Defensie heeft zo’n vijfhonderd locaties met een vergunningsverplichting. De ILT inspecteert er ongeveer honderd en daarvan zaten er in 2020 achttien, helaas wel de meest milieubelastende locaties, in het rood; niet goed dus. Dat betekent tegelijkertijd dat bij verreweg de meeste locaties de vergunningen in orde zijn, aldus Braak. Voor die ‘rode categorie’, waar bijvoorbeeld Vliegbasis Eindhoven en de schietkampen bij ’t Harde en Harskamp onder vallen, zijn alle zeilen bijgezet om de vergunningen te herzien en toekomstbestendig te maken.

‘Bedoeld als een zetje om ons in beweging te krijgen’
2. Waarom zijn sommige vergunningen in de ‘rode categorie’ terechtgekomen?
Tijdens de grote bezuinigingen van vijftien jaar geleden is zowel bij de staven van de krijgsmachtdelen als bij de Defensiestaf flink gereorganiseerd.

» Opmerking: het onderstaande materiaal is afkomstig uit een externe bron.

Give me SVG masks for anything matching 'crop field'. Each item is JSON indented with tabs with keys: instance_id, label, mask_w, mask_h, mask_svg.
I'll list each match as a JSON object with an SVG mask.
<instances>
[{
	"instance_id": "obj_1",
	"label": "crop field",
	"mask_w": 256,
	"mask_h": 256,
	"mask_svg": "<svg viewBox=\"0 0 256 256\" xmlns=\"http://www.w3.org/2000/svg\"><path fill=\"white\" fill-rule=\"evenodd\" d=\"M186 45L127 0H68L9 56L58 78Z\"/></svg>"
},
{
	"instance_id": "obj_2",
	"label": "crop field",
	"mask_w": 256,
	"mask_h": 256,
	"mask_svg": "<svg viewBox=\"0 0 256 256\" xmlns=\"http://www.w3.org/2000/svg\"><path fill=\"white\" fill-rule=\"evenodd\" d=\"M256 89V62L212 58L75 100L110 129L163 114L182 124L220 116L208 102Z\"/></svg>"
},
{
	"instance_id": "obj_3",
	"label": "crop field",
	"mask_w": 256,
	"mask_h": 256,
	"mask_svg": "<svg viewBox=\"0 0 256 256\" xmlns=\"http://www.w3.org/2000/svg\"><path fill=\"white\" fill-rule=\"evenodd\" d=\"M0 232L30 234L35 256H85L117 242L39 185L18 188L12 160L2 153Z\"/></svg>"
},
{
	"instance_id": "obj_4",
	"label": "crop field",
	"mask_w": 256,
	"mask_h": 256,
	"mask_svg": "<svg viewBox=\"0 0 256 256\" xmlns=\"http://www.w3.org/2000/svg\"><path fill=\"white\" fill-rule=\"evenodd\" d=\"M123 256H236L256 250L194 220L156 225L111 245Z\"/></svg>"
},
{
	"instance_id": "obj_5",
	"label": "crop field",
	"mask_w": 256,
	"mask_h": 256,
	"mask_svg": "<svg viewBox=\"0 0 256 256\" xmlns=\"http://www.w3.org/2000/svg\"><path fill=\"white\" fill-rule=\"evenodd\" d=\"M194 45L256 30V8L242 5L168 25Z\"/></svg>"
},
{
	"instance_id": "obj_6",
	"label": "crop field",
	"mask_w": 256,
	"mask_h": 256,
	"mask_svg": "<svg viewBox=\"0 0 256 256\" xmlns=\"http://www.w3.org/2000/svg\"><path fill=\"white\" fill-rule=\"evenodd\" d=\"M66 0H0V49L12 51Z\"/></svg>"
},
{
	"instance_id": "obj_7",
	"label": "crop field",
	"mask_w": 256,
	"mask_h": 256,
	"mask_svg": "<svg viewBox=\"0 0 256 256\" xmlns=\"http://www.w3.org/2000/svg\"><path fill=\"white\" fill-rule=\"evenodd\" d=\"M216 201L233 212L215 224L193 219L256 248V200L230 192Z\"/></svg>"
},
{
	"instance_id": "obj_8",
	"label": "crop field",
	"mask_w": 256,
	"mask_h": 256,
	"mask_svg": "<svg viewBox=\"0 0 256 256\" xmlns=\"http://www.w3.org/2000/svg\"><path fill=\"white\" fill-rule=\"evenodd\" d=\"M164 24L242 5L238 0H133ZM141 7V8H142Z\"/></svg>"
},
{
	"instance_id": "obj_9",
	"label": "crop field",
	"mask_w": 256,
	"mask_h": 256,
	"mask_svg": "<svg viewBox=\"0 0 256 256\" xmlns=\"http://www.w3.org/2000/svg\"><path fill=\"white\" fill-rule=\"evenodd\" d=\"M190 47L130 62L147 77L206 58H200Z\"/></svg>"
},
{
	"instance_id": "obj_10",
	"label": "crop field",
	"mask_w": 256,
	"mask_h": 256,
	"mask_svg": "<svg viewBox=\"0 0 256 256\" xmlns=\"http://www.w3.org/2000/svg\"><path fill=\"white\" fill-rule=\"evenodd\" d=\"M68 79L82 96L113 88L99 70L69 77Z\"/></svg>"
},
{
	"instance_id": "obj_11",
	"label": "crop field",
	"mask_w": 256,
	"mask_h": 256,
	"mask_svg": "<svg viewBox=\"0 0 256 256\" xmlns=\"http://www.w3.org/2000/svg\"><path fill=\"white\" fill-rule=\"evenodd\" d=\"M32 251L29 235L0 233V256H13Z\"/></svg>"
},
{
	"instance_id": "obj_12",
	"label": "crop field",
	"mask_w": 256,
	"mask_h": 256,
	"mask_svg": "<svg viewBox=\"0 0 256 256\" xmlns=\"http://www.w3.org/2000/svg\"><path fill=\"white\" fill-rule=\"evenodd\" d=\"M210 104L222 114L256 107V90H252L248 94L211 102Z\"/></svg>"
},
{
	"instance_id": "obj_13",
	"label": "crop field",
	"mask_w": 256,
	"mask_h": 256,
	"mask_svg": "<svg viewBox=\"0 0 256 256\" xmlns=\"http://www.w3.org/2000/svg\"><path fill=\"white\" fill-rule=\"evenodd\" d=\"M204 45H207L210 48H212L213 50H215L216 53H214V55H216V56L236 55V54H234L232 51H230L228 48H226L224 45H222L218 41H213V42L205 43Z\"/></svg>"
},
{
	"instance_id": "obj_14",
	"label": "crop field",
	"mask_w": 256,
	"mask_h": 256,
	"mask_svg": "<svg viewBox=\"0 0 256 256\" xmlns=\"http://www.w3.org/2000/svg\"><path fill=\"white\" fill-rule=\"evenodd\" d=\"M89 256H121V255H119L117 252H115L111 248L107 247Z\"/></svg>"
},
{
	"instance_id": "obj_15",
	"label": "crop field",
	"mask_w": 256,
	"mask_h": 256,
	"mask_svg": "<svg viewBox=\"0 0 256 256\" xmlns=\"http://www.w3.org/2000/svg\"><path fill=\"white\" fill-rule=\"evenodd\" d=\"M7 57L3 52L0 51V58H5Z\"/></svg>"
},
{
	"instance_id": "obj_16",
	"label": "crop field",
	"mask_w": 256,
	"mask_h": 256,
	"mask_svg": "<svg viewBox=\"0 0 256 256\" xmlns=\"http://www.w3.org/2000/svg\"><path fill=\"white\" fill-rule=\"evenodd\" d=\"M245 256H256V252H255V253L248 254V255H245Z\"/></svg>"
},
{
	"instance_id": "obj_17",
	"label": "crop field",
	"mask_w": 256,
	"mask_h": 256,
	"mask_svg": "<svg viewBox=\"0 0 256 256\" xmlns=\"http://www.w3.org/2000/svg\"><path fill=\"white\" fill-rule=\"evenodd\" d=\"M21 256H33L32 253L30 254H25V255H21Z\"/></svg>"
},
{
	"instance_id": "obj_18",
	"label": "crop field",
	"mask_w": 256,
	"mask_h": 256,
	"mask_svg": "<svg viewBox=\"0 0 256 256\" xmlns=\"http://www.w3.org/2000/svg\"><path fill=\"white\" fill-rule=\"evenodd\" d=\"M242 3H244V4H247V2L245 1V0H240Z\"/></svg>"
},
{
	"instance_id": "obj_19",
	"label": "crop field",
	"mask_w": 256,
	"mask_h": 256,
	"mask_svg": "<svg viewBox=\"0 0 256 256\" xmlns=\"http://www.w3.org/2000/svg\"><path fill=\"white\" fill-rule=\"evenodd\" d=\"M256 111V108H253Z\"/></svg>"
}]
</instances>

Bij de laatste is toen zowat de complete afdeling die op vergunningen toezag opgeheven. Dat effect is nu nog voelbaar, legt Braak uit. Hierdoor werden de defensieonderdelen niet meer ondersteund bij hun verantwoordelijkheid voor het periodiek herzien van vergunningen, zoals zou moeten. Wel werden er deelvergunningen aan de bestaande toegevoegd; een soort update. Maar dit maakte het papierwerk slecht leesbaar en voor de ILT-inspecteurs moeilijk te beoordelen. Daarom legde de inspectie Defensie soms voornemens tot lasten onder dwangsom op. “Bedoeld als een zetje om ons in beweging te krijgen”, zegt Braak. “Maar niet omdat er sprake was van echte onrechtmatigheden of onveilige situaties.” Niet alle ‘rode’ vergunningen zijn forse overtredingen."
Hij geeft een voorbeeld van hoe zo’n verouderde vergunning voor misverstanden kan zorgen. In de oude versie staat dat op een schietterrein wordt geschoten met wapen Y en munitie X. Maar inmiddels, decennia later, is er een ander wapen in gebruik. “Dat staat echter niet in de vergunning: dus een overtreding”, zegt de programmamanager. “Terwijl er niet vaker wordt geschoten en ook niet meer geluid wordt gemaakt. Dat soort details moeten we dus aanpassen.”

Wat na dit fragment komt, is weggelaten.